Quelque 13,1 millions d’électeurs étaient appelés à départager Andrés Arauz, arrivé en tête du premier tour le 7 février, de Guillermo Lasso, vaincu précédemment par Rafael Correa, qui a gouverné le pays pendant dix ans jusqu’en 2017, puis par Lenin Moreno. La journée électorale s’est déroulée sans incident, selon le Conseil national électoral (CNE). Après la clôture, Andrés Arauz s’était risqué à devancer les résultats officiels et à se déclarer vainqueur, en citant un sondage de sortie des urnes lui donnant 1,6% d’avance sur son rival.

Pour un «Equateur libre»

Guillermo Lasso s’est dit prêt à donner sa «vie au peuple», promettant «un Equateur libre et démocratique». Adepte du libre-échange, il vise un «déficit zéro pour ne pas aggraver la dette» et a promis de créer deux millions d’emplois. Le PIB de ce pays dollarisé de 17,4 millions d’habitants s’est contracté de 7,8% en 2020 et la dette globale atteint 63,88 milliards de dollars (63% du PIB).

L’Equateur est en outre très touché par la pandémie, avec quelque 340’000 cas de Covid-19, dont plus de 17’000 morts. Andrés Arauz, candidat de la coalition Union pour l’espérance (Unes, gauche), était arrivé en tête du premier tour avec 32,72% des voix, contre 19,74% à son rival du mouvement Créer des opportunités (Creo, droite), adepte du libre-échange.

#### [OBJECTIF DE L'EXERCICE]
Rédigez la suite de l'extrait consacré au second tour de l'élection présidentielle en Équateur, à partir de sa dernière phrase.

#### [INFORMATIONS FOURNIES]
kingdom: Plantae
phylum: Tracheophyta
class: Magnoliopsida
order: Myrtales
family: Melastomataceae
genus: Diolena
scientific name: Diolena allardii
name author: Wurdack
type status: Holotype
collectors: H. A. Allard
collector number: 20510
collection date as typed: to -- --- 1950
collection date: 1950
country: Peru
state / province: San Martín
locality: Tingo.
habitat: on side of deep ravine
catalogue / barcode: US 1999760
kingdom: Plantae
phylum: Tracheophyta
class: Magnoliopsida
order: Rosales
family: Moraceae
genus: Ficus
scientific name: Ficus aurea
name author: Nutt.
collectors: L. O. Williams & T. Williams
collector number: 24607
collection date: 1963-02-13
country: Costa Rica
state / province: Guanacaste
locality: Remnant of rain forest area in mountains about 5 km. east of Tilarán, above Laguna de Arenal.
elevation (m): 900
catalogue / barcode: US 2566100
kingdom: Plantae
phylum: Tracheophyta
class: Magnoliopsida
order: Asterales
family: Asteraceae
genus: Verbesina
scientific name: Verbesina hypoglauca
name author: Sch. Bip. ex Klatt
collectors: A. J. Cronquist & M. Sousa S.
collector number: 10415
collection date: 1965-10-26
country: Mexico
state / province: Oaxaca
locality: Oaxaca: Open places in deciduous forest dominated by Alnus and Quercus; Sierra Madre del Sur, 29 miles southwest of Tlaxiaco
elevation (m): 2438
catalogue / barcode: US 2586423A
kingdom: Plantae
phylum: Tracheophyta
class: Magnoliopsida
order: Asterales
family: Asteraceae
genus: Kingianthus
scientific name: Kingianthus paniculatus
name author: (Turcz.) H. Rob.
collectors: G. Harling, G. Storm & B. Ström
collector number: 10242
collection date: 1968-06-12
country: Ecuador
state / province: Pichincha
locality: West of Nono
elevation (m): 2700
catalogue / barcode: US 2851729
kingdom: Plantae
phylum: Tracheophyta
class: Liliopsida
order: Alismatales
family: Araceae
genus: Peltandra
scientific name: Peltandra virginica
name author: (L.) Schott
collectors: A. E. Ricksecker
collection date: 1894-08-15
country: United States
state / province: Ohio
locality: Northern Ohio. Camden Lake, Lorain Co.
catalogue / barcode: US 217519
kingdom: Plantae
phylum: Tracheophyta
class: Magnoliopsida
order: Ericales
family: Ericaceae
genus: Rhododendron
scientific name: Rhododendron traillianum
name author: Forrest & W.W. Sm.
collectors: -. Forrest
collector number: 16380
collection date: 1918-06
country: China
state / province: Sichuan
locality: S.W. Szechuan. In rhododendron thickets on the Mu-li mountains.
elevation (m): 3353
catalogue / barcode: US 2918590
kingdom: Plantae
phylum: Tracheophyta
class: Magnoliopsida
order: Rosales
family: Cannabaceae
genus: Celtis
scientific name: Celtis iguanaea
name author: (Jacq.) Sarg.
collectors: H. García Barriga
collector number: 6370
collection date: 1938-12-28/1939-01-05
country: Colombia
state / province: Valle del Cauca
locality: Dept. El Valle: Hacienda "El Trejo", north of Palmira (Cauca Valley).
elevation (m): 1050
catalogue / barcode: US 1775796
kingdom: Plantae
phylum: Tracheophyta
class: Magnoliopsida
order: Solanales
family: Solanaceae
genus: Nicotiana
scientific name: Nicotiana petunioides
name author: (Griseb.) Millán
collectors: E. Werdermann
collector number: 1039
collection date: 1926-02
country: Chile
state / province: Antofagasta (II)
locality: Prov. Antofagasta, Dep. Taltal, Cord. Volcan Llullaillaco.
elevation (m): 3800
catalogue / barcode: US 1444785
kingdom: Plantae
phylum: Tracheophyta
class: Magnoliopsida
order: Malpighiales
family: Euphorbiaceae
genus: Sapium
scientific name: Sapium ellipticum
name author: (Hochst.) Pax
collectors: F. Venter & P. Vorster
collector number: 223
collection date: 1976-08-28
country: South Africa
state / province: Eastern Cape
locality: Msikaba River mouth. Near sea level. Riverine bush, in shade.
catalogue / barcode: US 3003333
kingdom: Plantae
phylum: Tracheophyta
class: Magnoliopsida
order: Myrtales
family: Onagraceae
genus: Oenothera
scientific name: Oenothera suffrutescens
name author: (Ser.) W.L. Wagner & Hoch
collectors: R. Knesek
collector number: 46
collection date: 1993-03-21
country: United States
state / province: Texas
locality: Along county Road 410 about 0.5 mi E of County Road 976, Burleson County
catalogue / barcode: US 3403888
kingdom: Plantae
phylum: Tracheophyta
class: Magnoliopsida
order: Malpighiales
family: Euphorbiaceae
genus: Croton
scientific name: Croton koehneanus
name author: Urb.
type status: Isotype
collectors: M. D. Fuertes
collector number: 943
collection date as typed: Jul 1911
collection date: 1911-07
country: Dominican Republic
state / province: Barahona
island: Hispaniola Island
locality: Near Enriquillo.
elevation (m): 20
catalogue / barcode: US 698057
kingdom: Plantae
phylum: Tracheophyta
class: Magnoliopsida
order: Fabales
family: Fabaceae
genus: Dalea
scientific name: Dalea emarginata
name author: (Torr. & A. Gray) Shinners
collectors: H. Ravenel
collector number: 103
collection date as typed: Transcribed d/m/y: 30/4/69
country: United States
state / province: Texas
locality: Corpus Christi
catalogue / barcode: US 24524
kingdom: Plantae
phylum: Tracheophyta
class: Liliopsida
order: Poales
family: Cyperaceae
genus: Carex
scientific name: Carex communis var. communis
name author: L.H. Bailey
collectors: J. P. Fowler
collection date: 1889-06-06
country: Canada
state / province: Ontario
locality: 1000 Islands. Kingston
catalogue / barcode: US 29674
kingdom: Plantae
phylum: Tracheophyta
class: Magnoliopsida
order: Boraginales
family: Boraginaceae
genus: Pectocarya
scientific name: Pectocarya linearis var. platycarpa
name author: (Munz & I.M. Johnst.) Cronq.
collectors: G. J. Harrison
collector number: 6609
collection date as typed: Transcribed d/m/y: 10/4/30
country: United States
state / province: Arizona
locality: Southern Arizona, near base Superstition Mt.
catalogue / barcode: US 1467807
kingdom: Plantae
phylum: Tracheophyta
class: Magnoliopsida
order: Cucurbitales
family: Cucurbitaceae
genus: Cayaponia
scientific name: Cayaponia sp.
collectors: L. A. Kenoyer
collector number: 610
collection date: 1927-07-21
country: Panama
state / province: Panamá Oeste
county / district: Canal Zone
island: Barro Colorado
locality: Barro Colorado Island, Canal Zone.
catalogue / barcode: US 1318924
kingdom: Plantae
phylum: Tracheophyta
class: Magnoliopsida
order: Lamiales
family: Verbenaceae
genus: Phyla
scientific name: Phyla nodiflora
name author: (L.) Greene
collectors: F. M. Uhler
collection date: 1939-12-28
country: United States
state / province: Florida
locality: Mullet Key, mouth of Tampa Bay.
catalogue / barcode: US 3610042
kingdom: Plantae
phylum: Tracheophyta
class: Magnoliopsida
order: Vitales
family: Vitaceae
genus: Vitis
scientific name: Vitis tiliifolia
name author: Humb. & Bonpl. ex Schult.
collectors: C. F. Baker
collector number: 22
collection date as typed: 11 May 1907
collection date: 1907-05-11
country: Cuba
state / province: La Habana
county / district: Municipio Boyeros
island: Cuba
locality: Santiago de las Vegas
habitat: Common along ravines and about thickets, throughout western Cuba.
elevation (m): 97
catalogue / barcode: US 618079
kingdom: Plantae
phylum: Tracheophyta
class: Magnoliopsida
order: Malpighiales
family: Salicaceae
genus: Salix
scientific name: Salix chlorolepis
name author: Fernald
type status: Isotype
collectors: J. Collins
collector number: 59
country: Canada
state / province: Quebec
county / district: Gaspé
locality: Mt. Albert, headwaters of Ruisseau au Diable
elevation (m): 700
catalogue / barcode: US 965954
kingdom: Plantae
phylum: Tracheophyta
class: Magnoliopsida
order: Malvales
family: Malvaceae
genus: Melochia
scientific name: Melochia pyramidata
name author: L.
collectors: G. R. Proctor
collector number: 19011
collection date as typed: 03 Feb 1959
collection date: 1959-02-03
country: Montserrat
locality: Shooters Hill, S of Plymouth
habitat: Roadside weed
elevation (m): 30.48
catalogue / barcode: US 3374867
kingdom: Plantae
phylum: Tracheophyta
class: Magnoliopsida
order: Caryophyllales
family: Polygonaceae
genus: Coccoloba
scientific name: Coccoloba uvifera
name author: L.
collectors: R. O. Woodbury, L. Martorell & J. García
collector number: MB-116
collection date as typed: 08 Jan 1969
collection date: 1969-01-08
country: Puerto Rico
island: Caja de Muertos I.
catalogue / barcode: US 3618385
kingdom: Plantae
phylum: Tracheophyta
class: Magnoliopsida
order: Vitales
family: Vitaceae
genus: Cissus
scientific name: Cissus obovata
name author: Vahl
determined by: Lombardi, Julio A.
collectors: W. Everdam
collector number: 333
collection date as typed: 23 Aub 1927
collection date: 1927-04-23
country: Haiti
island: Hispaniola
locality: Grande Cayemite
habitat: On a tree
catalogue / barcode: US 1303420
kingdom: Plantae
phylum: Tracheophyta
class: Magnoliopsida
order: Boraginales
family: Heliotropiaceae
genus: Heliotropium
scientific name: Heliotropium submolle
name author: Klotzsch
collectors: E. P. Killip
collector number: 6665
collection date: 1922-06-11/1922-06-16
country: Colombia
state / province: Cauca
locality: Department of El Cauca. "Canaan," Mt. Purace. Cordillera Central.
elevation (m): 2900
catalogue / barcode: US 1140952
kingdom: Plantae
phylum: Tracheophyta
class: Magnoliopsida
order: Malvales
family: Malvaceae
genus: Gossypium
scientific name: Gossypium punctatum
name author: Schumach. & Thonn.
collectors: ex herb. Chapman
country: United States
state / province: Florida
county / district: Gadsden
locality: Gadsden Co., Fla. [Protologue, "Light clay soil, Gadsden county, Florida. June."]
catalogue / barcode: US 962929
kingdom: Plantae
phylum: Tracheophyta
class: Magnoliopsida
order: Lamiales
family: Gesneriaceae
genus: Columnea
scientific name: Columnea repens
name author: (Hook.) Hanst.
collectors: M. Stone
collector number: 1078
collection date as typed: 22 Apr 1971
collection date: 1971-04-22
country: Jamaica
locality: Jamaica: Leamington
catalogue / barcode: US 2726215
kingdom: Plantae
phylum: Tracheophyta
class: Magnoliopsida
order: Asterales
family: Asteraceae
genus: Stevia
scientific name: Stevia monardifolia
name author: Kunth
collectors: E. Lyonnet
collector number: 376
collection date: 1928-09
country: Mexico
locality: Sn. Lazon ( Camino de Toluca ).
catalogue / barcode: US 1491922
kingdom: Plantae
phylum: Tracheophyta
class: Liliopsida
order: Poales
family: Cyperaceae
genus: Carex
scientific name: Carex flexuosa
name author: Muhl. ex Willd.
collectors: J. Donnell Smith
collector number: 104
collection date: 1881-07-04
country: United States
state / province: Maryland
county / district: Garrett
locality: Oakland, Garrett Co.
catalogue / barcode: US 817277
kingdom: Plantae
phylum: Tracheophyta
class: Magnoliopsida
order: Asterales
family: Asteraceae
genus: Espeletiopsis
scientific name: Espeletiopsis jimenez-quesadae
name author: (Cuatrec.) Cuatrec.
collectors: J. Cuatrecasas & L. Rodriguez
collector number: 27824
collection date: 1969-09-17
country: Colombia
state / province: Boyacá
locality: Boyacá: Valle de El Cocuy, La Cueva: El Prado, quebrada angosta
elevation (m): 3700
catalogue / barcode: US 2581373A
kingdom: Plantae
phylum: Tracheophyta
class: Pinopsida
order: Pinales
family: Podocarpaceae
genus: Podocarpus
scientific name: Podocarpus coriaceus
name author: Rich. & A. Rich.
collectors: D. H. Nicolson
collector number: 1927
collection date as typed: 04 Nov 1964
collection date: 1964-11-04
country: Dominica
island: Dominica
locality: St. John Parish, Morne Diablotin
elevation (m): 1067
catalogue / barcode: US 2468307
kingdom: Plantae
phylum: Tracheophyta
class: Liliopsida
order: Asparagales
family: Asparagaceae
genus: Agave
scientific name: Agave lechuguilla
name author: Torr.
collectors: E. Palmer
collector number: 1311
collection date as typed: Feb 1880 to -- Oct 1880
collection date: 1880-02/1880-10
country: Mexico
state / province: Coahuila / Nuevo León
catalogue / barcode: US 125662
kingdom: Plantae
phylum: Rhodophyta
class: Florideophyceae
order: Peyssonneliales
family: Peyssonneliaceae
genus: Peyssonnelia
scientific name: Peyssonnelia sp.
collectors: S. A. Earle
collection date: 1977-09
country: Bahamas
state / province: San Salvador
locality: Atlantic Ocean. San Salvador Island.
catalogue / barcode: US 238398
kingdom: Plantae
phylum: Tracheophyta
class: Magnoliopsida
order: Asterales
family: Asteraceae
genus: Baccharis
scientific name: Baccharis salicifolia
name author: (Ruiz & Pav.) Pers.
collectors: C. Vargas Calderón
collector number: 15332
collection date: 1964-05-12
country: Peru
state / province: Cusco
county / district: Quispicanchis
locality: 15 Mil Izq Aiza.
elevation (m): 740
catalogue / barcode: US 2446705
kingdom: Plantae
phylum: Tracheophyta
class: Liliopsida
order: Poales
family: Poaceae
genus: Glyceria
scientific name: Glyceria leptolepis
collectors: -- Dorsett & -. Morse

#### [RÉPONSE ATTENDUE]
«La situation est chaotique. Il n’y a pas de travail (…) nous devons changer», a déclaré à l’AFP Santiago Esteiner, 64 ans, électricien automobile, en votant pour Andrés Arauz. «Ce pays a besoin d’emplois», estimait aussi Enrique Lumaño, 34 ans, employé du BTP qui penchait pour Guillermo Lasso. Les résultats du premier tour avaient été contestés par Yaku Pérez, avocat indigène de gauche, arrivé troisième avec seulement 0,35% d’écart derrière Guillermo Lasso.

Sur fond de polarisation entre corréistes et anti-corréistes, son parti Pachakutik avait dès lors promu le vote nul, qui atteignait dimanche 16%, selon les résultats partiels publiés par le CNE, contre 9,55% en février. S’ils ne constituent que 7% de la population, les Amérindiens sont une force sociale redoutée. Ils ont organisé les violentes manifestations de 2019 contre l’austérité, qui ont fait 11 morts et plus de 1300 blessés, et ont contribué à renverser trois présidents entre 1997 et 2005.

Une gouvernance compliquée

Le directeur de l’institut Market, Blasco Peñaherrera, avait présagé d’un scrutin «incertain» en raison du grand nombre d’indécis. L’élection se jouait entre retour du socialisme et accentuation du virage à droite, entamé par Lenin Moreno au grand dam de son prédécesseur et ex-allié Correa.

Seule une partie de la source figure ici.